I met up with a consultant who prescribed methotrexate. I reacted badly to it, so she lowered the dose and then put me on sulfasalazine. I wasn't really responding very well and I was still in a lot of pain, to a point where I was going up and down stairs on my bum as the pain and stiffness was so terrible, it was all over my body. My fingers were swollen, sore and painful. My toes at this point looked like sausages. The consultant passed that pain off as I was overweight and said that the weight is what is causing stress on my joints. I was sent to a psychiatrist as the consultant thought I had developed a disorder where my brain makes me feel like I'm in pain. The psychiatrist did his thing and at the end said that he is sorry that it took him too long to notice my pain.

At this point, I asked my GP for a second opinion from a consultant at the hospital for my arthritis, as I was unable to move, and my life was so painful. It was getting extremely hard to get through a day and to be told its got to be in my head. The next consultant looked through my blood work and she found it hard to see why her colleague couldn't see the inflammation levels in my blood as they were sky high!

Fast forward to this day, I still have that brilliant consultant who looked at my blood work and saw that I wasn't responding to all the pill medications. She put me first on infusions and now I am on home injections. I still have my bad flare days but I'm not always swollen and sore like I was.

How R.A. affects my everyday life

It effects me in a way that now days I have to have everything covered. So, if we are going anywhere, I plan ahead and take the wheel chair just in case as I have to have rest stops. Being on immune suppressant injection, I have to check with friends and family that no ones poorly. It was hard at first to get used to but its an embedded part of my life now, I usually have to take a pair of to slippers most places.
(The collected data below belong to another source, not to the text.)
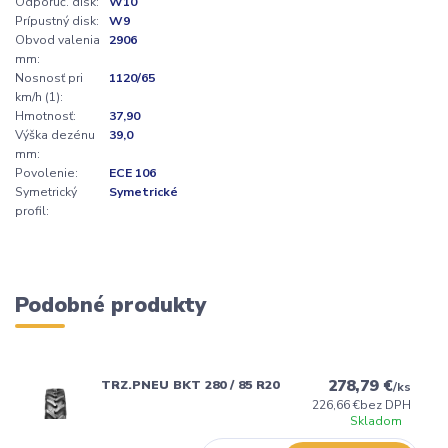
Odporúč. disk:
W10
Prípustný disk:
W9
Obvod valenia
2906
mm:
Nosnosť pri
1120/65
km/h (1):
Hmotnosť:
37,90
Výška dezénu
39,0
mm:
Povolenie:
ECE 106
Symetrický
Symetrické
profil:
Podobné produkty
278,79 €
TRZ.PNEU BKT 280 / 85 R20
/
ks
226,66 €
bez DPH
Skladom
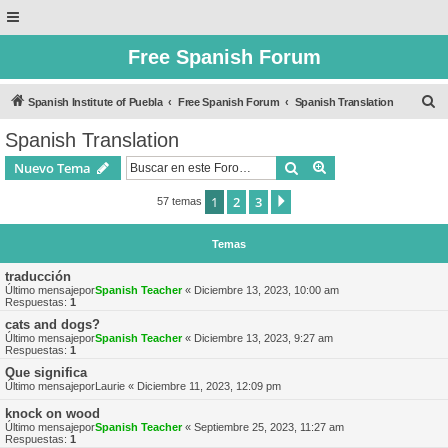
Free Spanish Forum
B
Spanish Institute of Puebla
Free Spanish Forum
Spanish Translation
u
Spanish Translation
s
Buscar
Búsqueda avanzad
Nuevo Tema
c
a
1
2
3
Siguiente
57 temas
r
Temas
traducción
Último mensajepor
Spanish Teacher
«
Diciembre 13, 2023, 10:00 am
Respuestas:
1
cats and dogs?
Último mensajepor
Spanish Teacher
«
Diciembre 13, 2023, 9:27 am
Respuestas:
1
Que significa
Último mensajepor
Laurie
«
Diciembre 11, 2023, 12:09 pm
knock on wood
Último mensajepor
Spanish Teacher
«
Septiembre 25, 2023, 11:27 am
Respuestas:
1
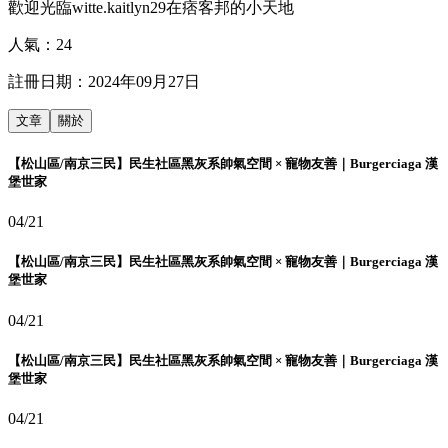
歡迎光臨witte.kaitlyn29在痞客邦的小天地
人氣：
24
註冊日期：
2024年09月27日
文章
關於
【松山區/南京三民】民生社區黑灰系帥氣空間 × 寵物友善｜Burgerciaga 漢
堡世家
04/21
【松山區/南京三民】民生社區黑灰系帥氣空間 × 寵物友善｜Burgerciaga 漢
堡世家
04/21
【松山區/南京三民】民生社區黑灰系帥氣空間 × 寵物友善｜Burgerciaga 漢
堡世家
04/21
Also, I would like to mention the fact that my husband is my carer and he literally does everything I cant and helps me through the things I struggle with. He's a massive support system at home and when we are out.

What living with R.A. means to me

Living with RA means I have to be ready for the unexpected - I may feel pain and can't walk one day, next I could be riding my trike, it means I always live right in the moment, I never know what each day is going to bring, I am grateful for the things I can do and to not feel a burden or left out of the things I cannot do as we all have our limits.